Top of Given information

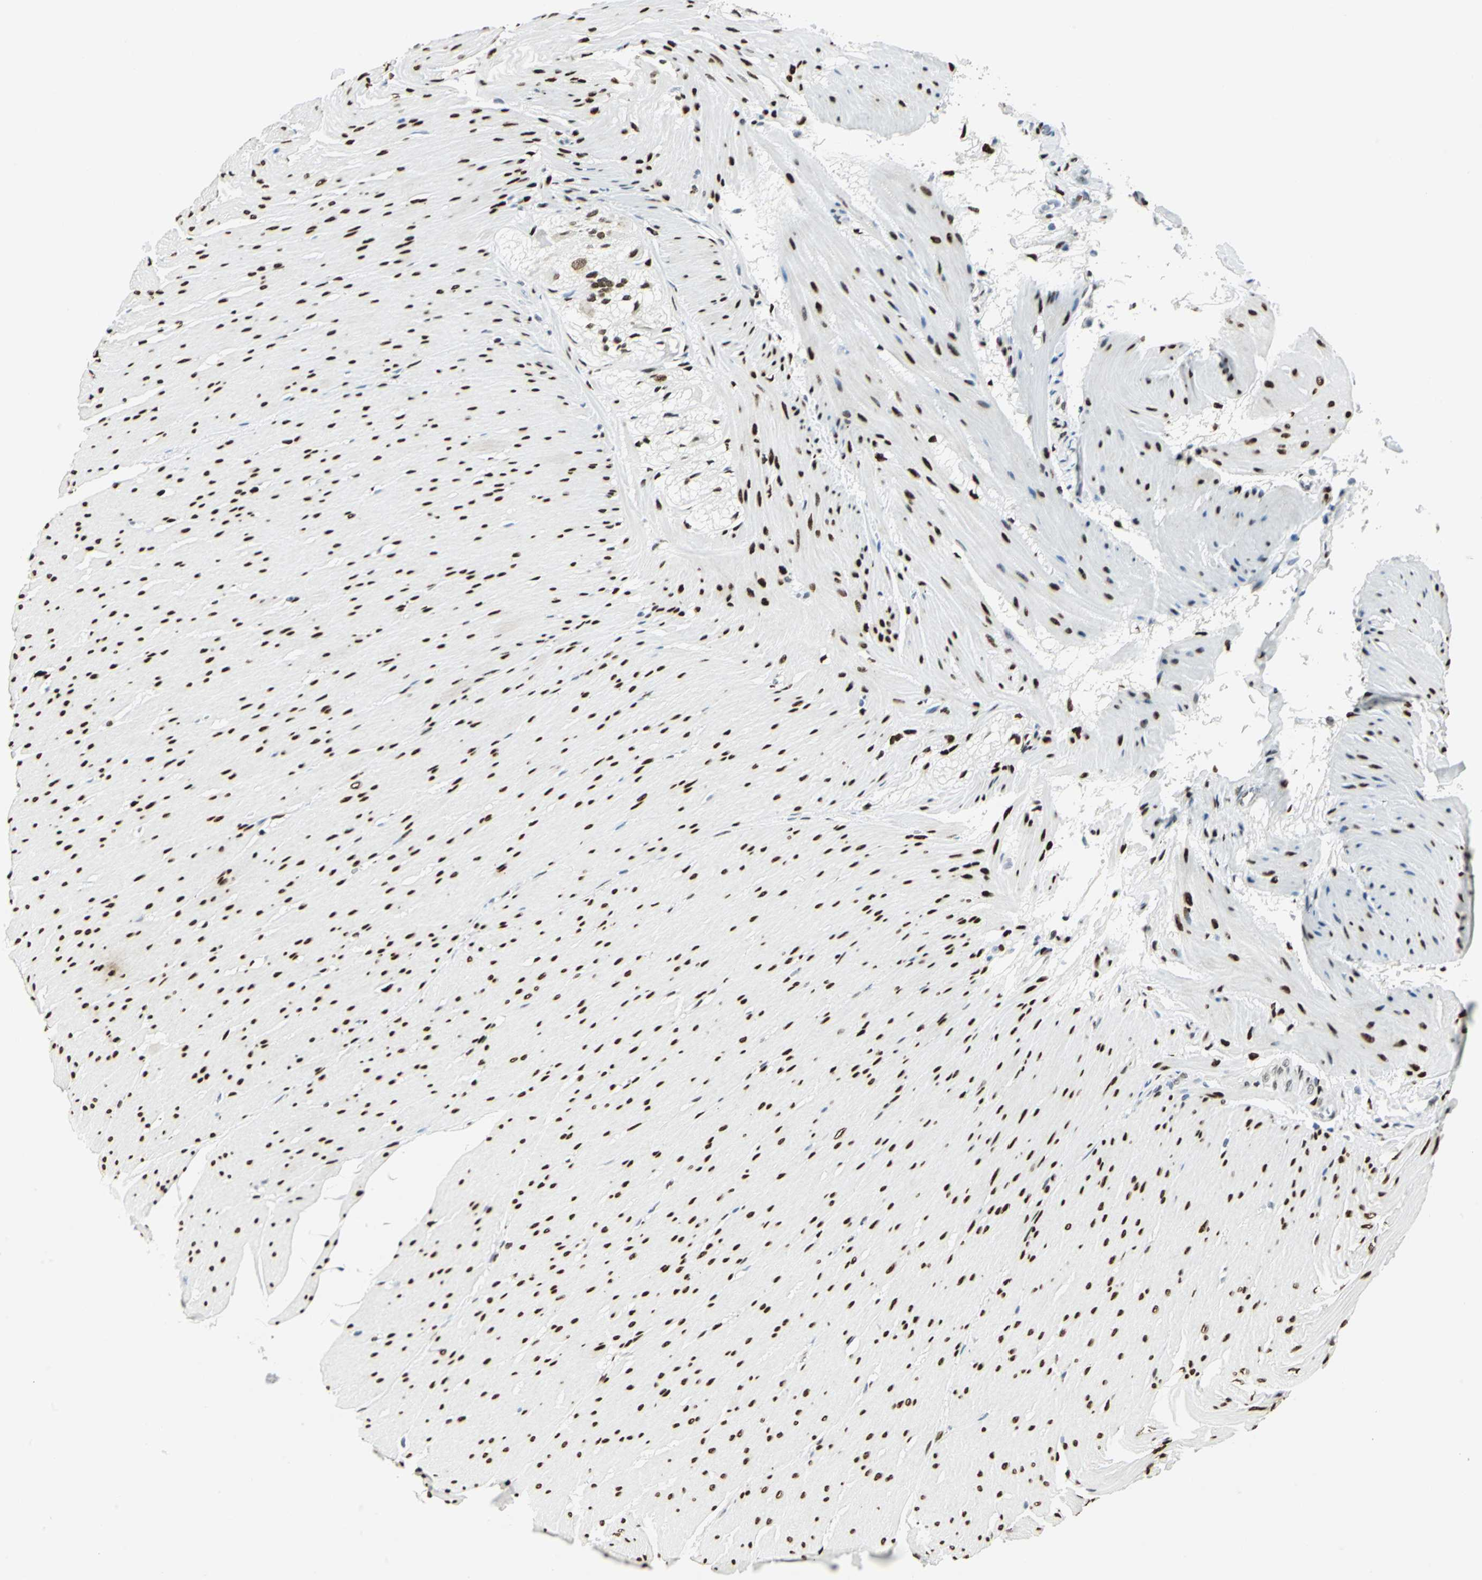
{"staining": {"intensity": "strong", "quantity": ">75%", "location": "nuclear"}, "tissue": "smooth muscle", "cell_type": "Smooth muscle cells", "image_type": "normal", "snomed": [{"axis": "morphology", "description": "Normal tissue, NOS"}, {"axis": "topography", "description": "Smooth muscle"}, {"axis": "topography", "description": "Colon"}], "caption": "IHC staining of normal smooth muscle, which shows high levels of strong nuclear staining in approximately >75% of smooth muscle cells indicating strong nuclear protein positivity. The staining was performed using DAB (3,3'-diaminobenzidine) (brown) for protein detection and nuclei were counterstained in hematoxylin (blue).", "gene": "MEIS2", "patient": {"sex": "male", "age": 67}}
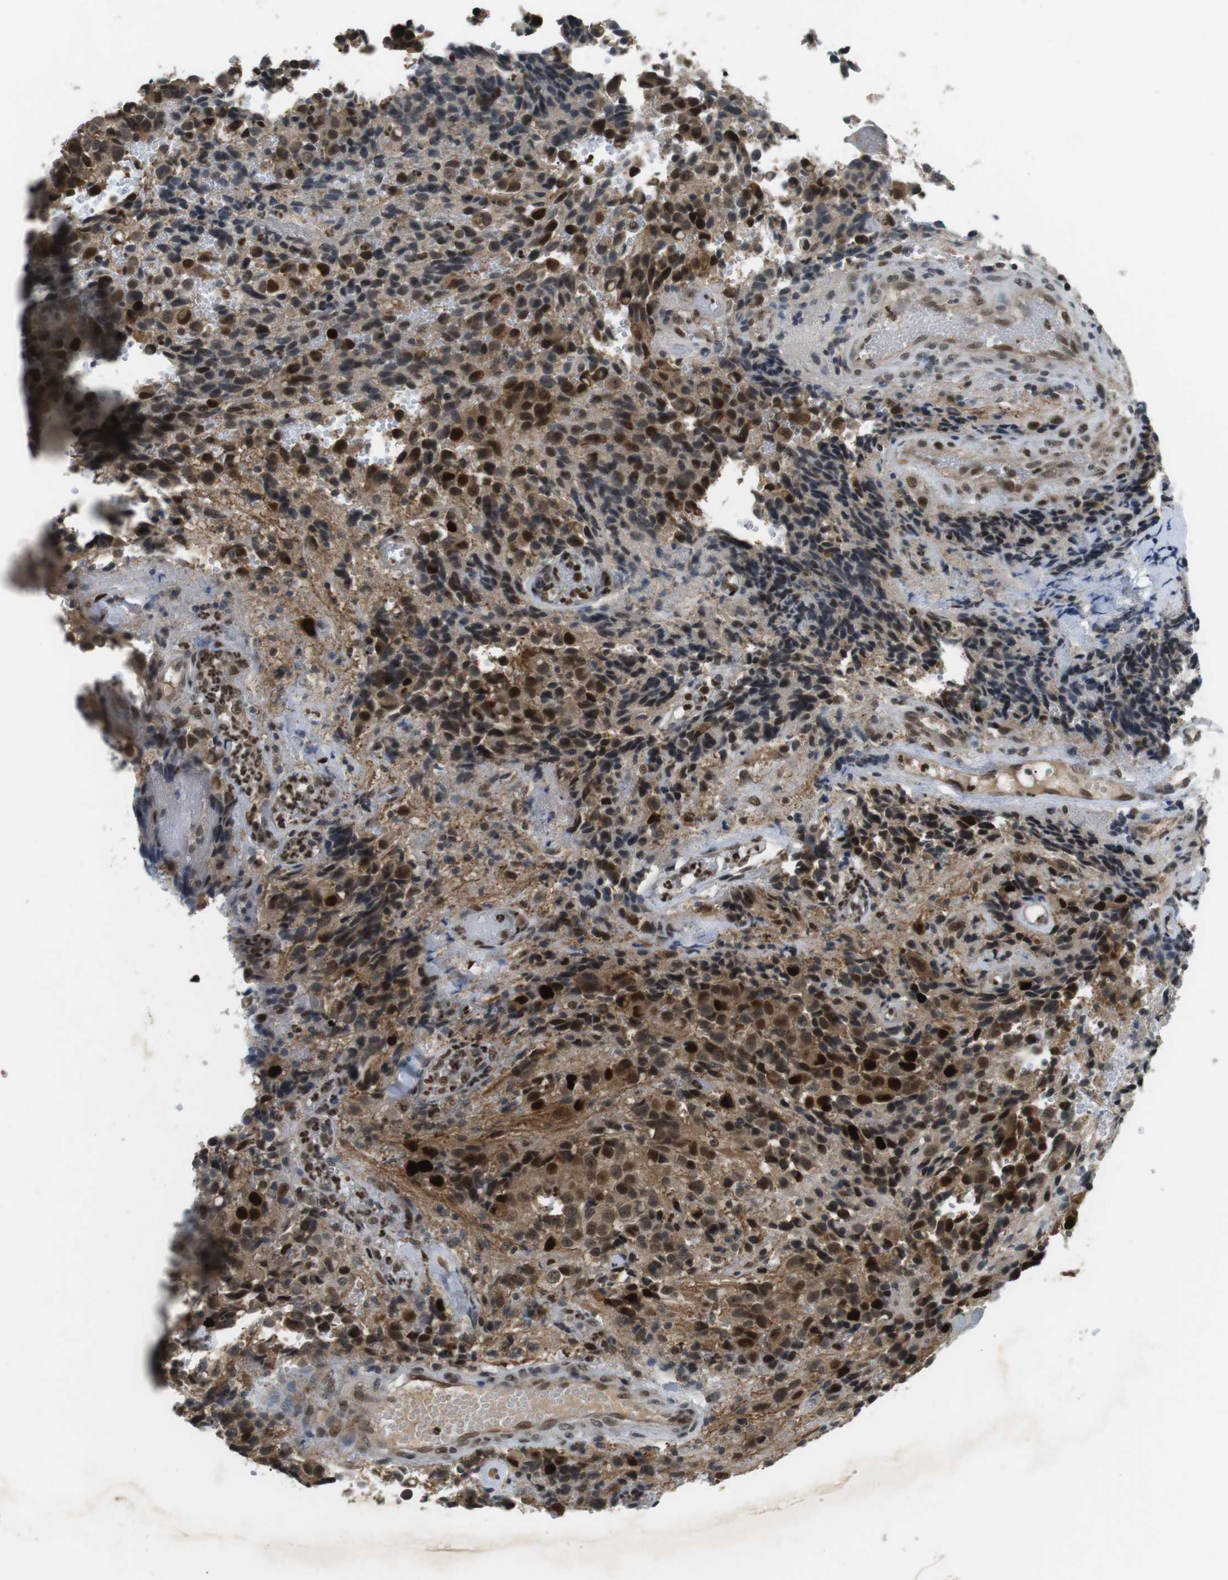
{"staining": {"intensity": "strong", "quantity": ">75%", "location": "cytoplasmic/membranous,nuclear"}, "tissue": "glioma", "cell_type": "Tumor cells", "image_type": "cancer", "snomed": [{"axis": "morphology", "description": "Glioma, malignant, High grade"}, {"axis": "topography", "description": "Brain"}], "caption": "Protein expression analysis of human glioma reveals strong cytoplasmic/membranous and nuclear expression in about >75% of tumor cells.", "gene": "ORAI3", "patient": {"sex": "male", "age": 32}}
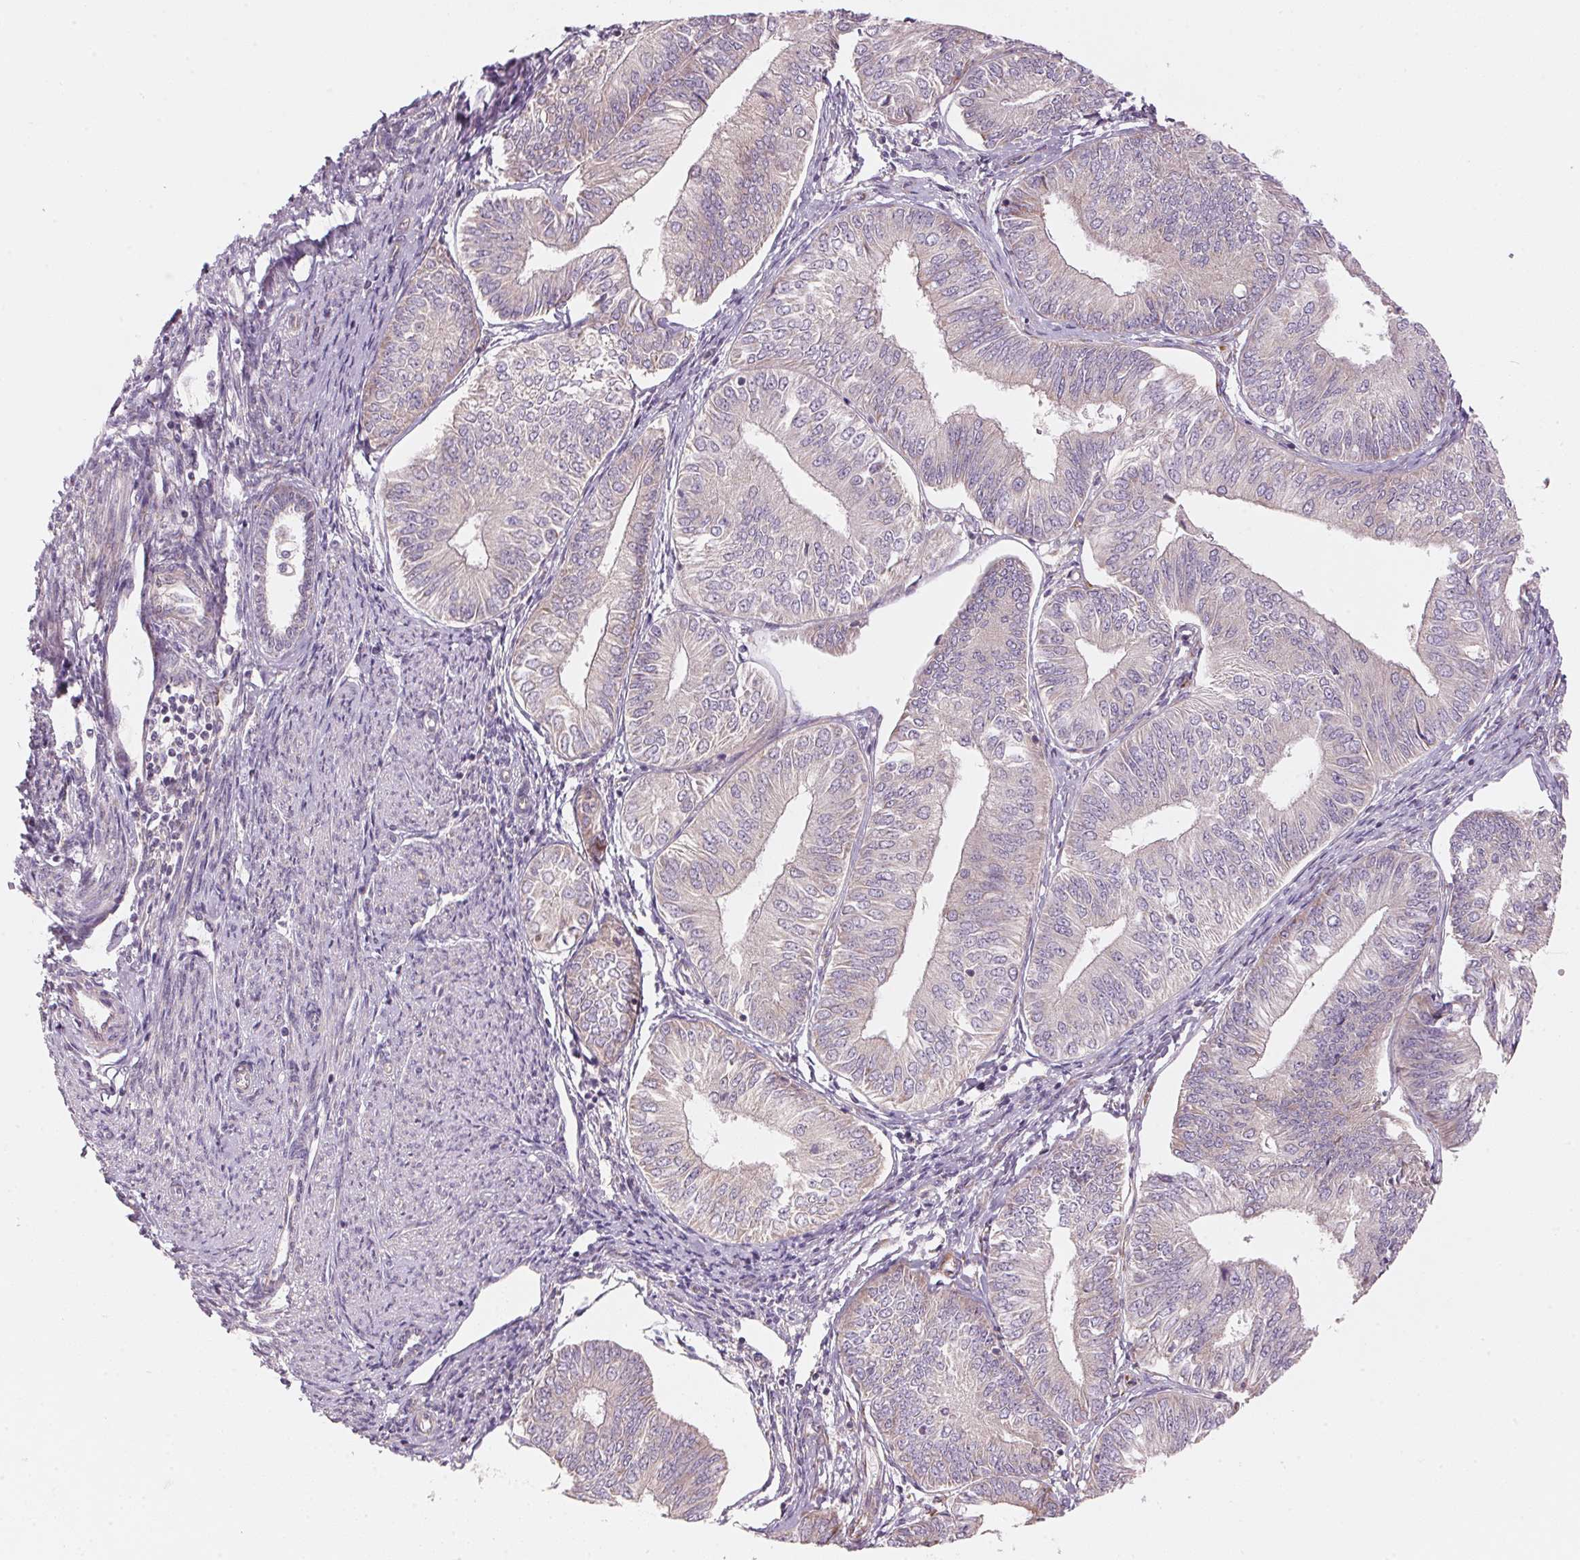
{"staining": {"intensity": "negative", "quantity": "none", "location": "none"}, "tissue": "endometrial cancer", "cell_type": "Tumor cells", "image_type": "cancer", "snomed": [{"axis": "morphology", "description": "Adenocarcinoma, NOS"}, {"axis": "topography", "description": "Endometrium"}], "caption": "Endometrial cancer (adenocarcinoma) stained for a protein using immunohistochemistry (IHC) reveals no positivity tumor cells.", "gene": "BLOC1S2", "patient": {"sex": "female", "age": 58}}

Bottom of Given information

• _Your assignment_:
Would you show each line of the listing above that has the string "tumor"?

• _Written response_:
{"staining": {"intensity": "strong", "quantity": ">75%", "location": "cytoplasmic/membranous,nuclear"}, "tissue": "glioma", "cell_type": "Tumor cells", "image_type": "cancer", "snomed": [{"axis": "morphology", "description": "Glioma, malignant, High grade"}, {"axis": "topography", "description": "Brain"}], "caption": "Protein expression analysis of human glioma reveals strong cytoplasmic/membranous and nuclear expression in about >75% of tumor cells.", "gene": "ORAI3", "patient": {"sex": "male", "age": 32}}
{"staining": {"intensity": "negative", "quantity": "none", "location": "none"}, "tissue": "endometrial cancer", "cell_type": "Tumor cells", "image_type": "cancer", "snomed": [{"axis": "morphology", "description": "Adenocarcinoma, NOS"}, {"axis": "topography", "description": "Endometrium"}], "caption": "Endometrial cancer (adenocarcinoma) stained for a protein using immunohistochemistry (IHC) reveals no positivity tumor cells.", "gene": "BLOC1S2", "patient": {"sex": "female", "age": 58}}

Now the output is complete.